The idea is that people experiencing a mental health crisis might be more likely to talk to someone they already know and trust rather than reaching out to a professional, particularly in parts of the state where professionals are few and far between.
“People who work in forestry and ag and youth development might have connections that behavioral health professionals don’t,” said Dusti Linnell, an associate professor with Extension Family & Community Health.
Another project seeking to improve mental health care in rural Oregon would build connections between small, rural hospitals that can’t offer much specialty care for mental illnesses and larger hospitals that would share their staff and expertise.
A bill in this legislative session, HB 3126, would pilot this approach by designating three hospitals in three separate parts of the state as “Regional Child Psychiatric Centers.” Each of these hospitals would have a small psychiatric emergency unit for children, overseen by at least one child psychiatrist and a behavioral health clinician. The units would provide 24-7 care and observation for children in crisis, for up to three days at a time.

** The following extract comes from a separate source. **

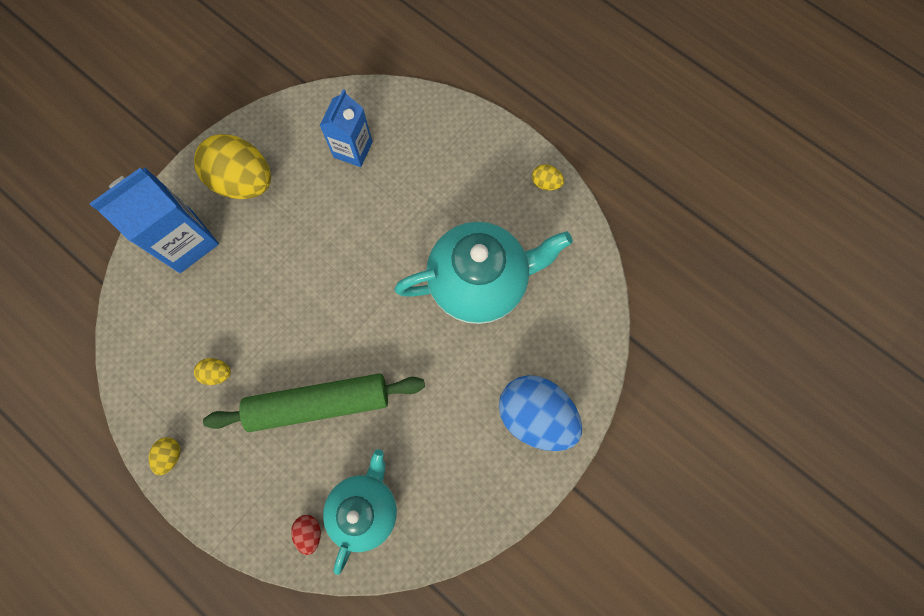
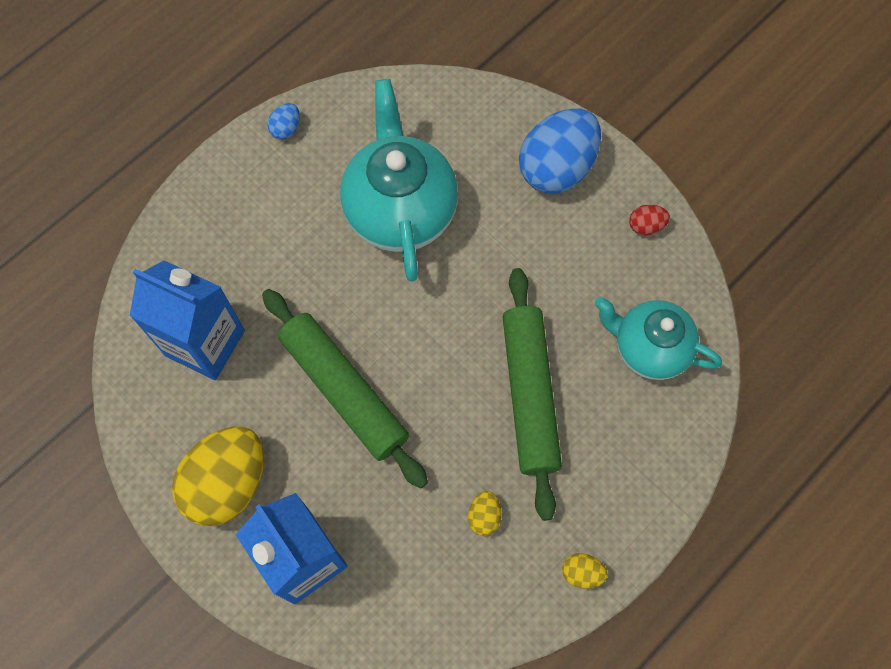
camera: 85 degrees left, 5 degrees down
(309, 532) = (674, 409): red egg -> red egg (646, 226)
(318, 255) = (344, 390): none -> green rolling pin
(353, 149) = (205, 343): blue carton -> blue carton, size x1.51
(546, 183) = (286, 128): yellow egg -> blue egg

Dr. Ajit Jetmalani, who directs the division of child psychiatry at Oregon Health & Science University and is a consultant to the Oregon Health Authority, helped develop the proposal.
He says the Regional Child Psychiatric Centers would operate in much the same way the state’s regional trauma system does, triaging patients so that children with less intense needs can stay in their community, while those with more complex needs are admitted for specialty care. Jetmalani says the proposal is one of several big system changes, including the rollout of the 988 suicide and mental health crisis helpline, meant to create a more cohesive statewide response for people in crisis.
“People feel like things are completely chaotic and there’s no plan, but there really is a plan,” he said.
Hospitals would work together to decide which should serve as the regional center, and would sign agreements so that when a child in crisis shows up in their emergency department, they could get consultations over video from the team at the regional center.
Proponents of the bill say if the pilot is successful, they’d like to expand it to create seven such centers statewide. And, they say the same strategy could be applied to strengthen emergency psychiatric care for adults in rural Oregon too.
If you or someone you know is suicidal, you can call 988 to connect with a trained listener. To text with a trained helper, text SAVE to 741741. Both services are free, available 24/7, and confidential.